→ **Source extract**:
Start of Block

Extracting data from packets | Instabase AI Hub Documentation

Enterprise

To process data across related document types, extend your project schema to manage packets.

Packets are sets of related documents processed as a unit, such as a loan application with supporting bank statements and tax documents. While each document type has specific data points, they also share common information like applicant name that you can consolidate at the packet level.

Packet-level data consolidation is achieved with cross-class fields, which leverage fields from existing classes to provide overarching results. Projects with cross-class fields become packet-processing apps. Conversely, removing all cross-class fields reverts the project to a standard automation app.

Understanding packets

When you add cross-class fields to a project, existing project files are automatically organized into packets based on upload batch. You can manually reorganize packets as needed.

During project development, aim for five or so representative packets in your project so you can see how your app performs across a variety of packets.

In production, upload structure dictates packet composition. Each upload––whether file, folder, or email––is treated as a packet and processed in its own run. Plan upstream deployment integrations with this constraint in mind.

End of Block

→ **Information**:
Start of Block

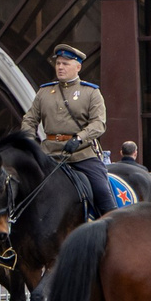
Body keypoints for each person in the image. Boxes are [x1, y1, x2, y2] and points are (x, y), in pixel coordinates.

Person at [25, 45, 114, 209]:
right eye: (58, 63)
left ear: (78, 67)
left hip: (81, 154)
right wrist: (30, 141)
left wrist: (79, 138)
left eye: (65, 64)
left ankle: (111, 228)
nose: (60, 67)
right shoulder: (44, 92)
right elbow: (30, 120)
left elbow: (98, 123)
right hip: (49, 154)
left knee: (102, 192)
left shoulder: (90, 92)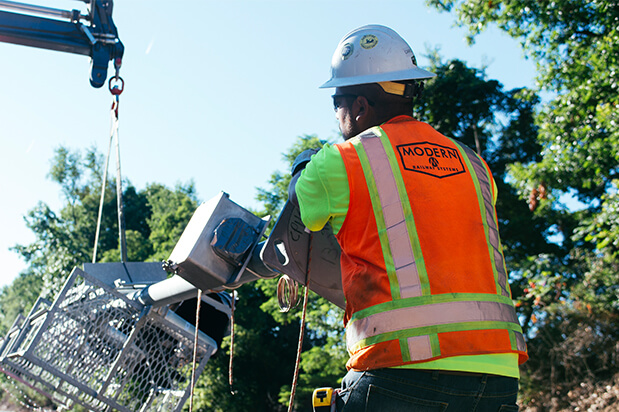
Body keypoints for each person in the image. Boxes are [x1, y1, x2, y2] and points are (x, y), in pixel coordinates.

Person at [289, 25, 528, 411]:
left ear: (360, 106)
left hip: (402, 371)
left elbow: (305, 214)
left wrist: (305, 163)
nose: (337, 115)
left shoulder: (341, 160)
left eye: (337, 102)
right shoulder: (475, 165)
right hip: (498, 375)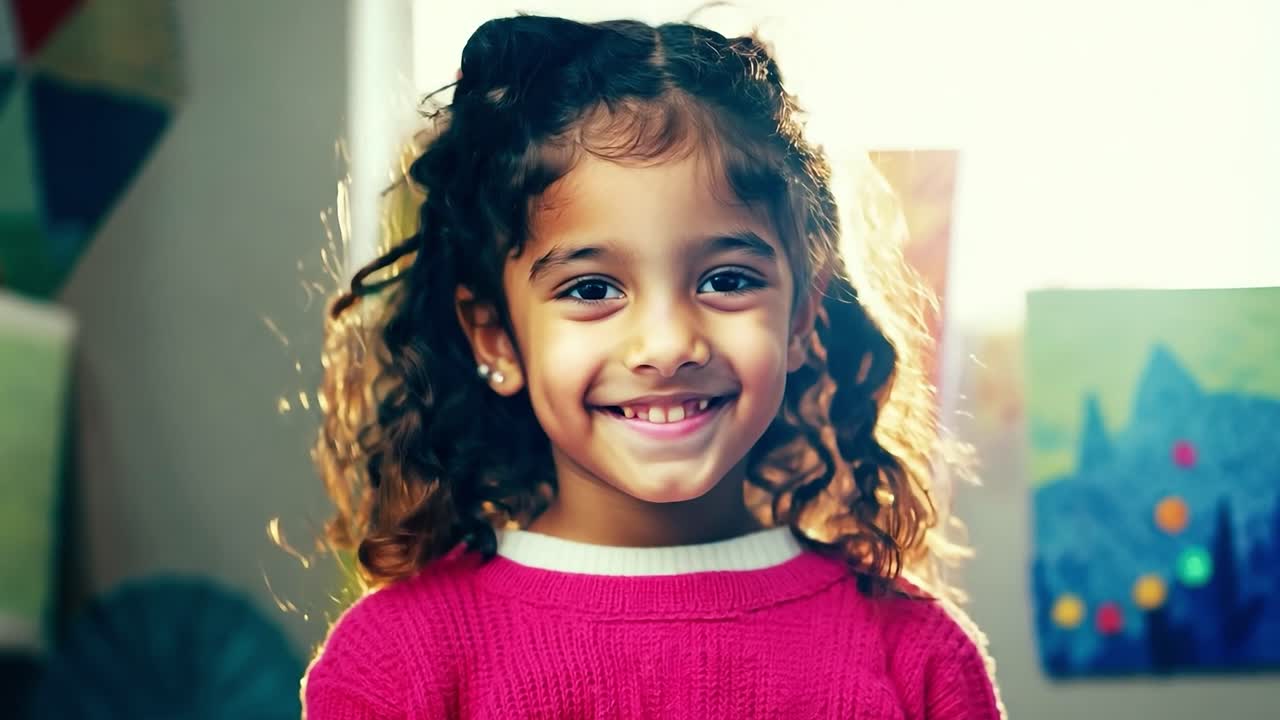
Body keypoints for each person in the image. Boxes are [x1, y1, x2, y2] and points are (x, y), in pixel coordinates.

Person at [303, 13, 1003, 719]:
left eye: (726, 280)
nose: (667, 345)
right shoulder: (399, 661)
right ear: (497, 339)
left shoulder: (917, 656)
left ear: (800, 318)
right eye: (591, 289)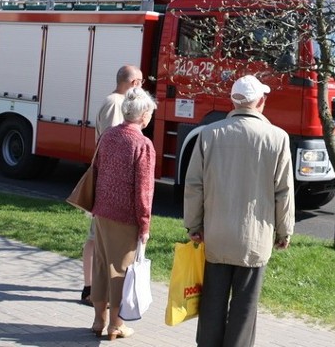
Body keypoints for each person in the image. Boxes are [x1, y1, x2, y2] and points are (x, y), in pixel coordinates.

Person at [184, 75, 295, 347]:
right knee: (245, 307)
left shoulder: (208, 134)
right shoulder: (277, 137)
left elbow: (194, 185)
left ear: (232, 100)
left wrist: (193, 225)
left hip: (216, 234)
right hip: (254, 237)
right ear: (260, 101)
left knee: (212, 302)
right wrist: (284, 230)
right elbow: (284, 191)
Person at [90, 87, 157, 340]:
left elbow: (96, 169)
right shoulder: (143, 144)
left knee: (100, 265)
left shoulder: (108, 135)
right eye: (149, 112)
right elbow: (144, 191)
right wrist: (145, 225)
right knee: (121, 270)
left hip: (102, 211)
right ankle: (116, 325)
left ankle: (98, 320)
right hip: (125, 216)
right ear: (144, 115)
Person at [80, 65, 144, 306]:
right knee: (96, 238)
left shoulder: (115, 102)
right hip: (107, 183)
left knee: (97, 237)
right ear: (134, 83)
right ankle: (91, 289)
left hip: (106, 182)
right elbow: (110, 144)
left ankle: (92, 288)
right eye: (141, 81)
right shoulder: (116, 104)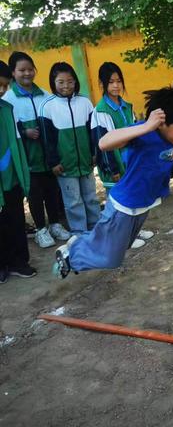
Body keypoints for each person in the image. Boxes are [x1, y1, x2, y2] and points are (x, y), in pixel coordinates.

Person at [53, 83, 173, 278]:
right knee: (111, 259)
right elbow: (104, 143)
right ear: (161, 123)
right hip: (124, 204)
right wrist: (146, 126)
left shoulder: (172, 135)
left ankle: (84, 241)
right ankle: (71, 255)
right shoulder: (145, 132)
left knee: (123, 245)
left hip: (143, 204)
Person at [3, 52, 70, 248]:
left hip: (47, 157)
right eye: (21, 70)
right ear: (13, 73)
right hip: (28, 159)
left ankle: (55, 224)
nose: (27, 73)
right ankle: (40, 228)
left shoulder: (46, 96)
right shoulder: (8, 99)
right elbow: (10, 129)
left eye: (30, 69)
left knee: (51, 190)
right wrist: (25, 132)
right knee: (34, 194)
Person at [91, 62, 154, 249]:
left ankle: (134, 230)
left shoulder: (127, 107)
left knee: (134, 197)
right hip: (116, 166)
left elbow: (136, 132)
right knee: (119, 204)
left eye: (118, 81)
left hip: (131, 162)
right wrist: (113, 170)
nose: (116, 86)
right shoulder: (101, 111)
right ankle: (123, 237)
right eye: (111, 82)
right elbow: (104, 143)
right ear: (103, 84)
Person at [40, 62, 101, 235]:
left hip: (86, 161)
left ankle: (95, 227)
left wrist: (94, 153)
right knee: (73, 200)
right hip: (64, 165)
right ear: (53, 82)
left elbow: (92, 132)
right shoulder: (48, 106)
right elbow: (47, 139)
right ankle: (79, 231)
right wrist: (53, 162)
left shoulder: (85, 102)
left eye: (70, 81)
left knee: (90, 196)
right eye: (61, 82)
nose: (66, 85)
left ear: (75, 82)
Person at [0, 60, 36, 283]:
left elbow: (15, 142)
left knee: (15, 219)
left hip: (10, 177)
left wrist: (21, 173)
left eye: (5, 85)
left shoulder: (7, 109)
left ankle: (18, 261)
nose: (2, 90)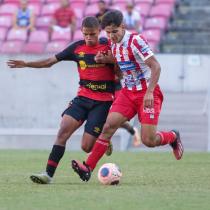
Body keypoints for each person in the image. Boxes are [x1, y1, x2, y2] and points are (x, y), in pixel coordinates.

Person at [71, 10, 184, 182]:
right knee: (108, 126)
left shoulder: (135, 41)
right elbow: (121, 66)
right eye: (107, 32)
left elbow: (156, 66)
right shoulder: (112, 43)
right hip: (127, 93)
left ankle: (173, 136)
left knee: (149, 140)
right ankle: (87, 168)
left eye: (114, 31)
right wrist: (107, 60)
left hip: (147, 92)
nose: (111, 36)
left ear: (123, 26)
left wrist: (149, 92)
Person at [7, 16, 116, 184]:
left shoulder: (109, 47)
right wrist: (27, 64)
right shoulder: (77, 48)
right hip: (83, 98)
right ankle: (48, 174)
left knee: (86, 147)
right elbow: (50, 61)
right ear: (81, 32)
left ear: (99, 32)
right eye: (86, 34)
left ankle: (103, 140)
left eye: (92, 34)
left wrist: (110, 60)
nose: (89, 38)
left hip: (102, 102)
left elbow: (124, 67)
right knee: (63, 130)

End of Block

→ **What the task requires**:
Carry on the documentation passage on extracting data from packets, starting right after its final sentence.

→ **Written answer**:
Reorganizing packets

As you develop packet-processing apps, you can manually reorganize project files to reflect a different packet structure if needed.

From the Cross-class tab, in the aggregated table view, select Reorganize packets.
In the Reorganize packets window, drag documents to the appropriate packet or click Add packet to create new packets as needed, then click Save.

Saving automatically triggers re-extraction of cross-class fields to provide updated results that reflect the new packet organization.

Creating cross-class fields

Create cross-class fields for data points that need to be consolidated across classes.

Before you begin

You must create classes and fields before you can add cross-class fields, because cross-class fields build on class fields. For details, see Extracting data from documents.

From the Cross-class tab, click Add cross-class field.
Enter a field name and select a cross-class field type, then specify required details based on the field type.
When you’re satisfied with the result, click ← to exit the cross-class field editing panel and continue adding fields.

Cross-class field types

Choose the cross-class field type that matches how you want to consolidate data across classes.

Ranked — Used to select the best result among multiple input fields based on criteria you specify: first valid field, highest field confidence, or highest OCR confidence. If your ranking logic specifies First valid field, select input fields in prioritized order. For confidence-based ranking logic, the order of input fields doesn’t matter.
Derived — Used to generate values based on class fields. In the Prompt, reference fields by field name: either type the field name or select it from the dropdown. For example, Generate a risk score by combining Tax document: Annual income, Bank statement: Average balance, and Application: Loan amount using the formula: (income + balance) / loan amount.

When referencing table or list extraction fields, derived fields try to match the input format. For consistent results, especially when combining different field types, consider normalizing tables or lists as text first.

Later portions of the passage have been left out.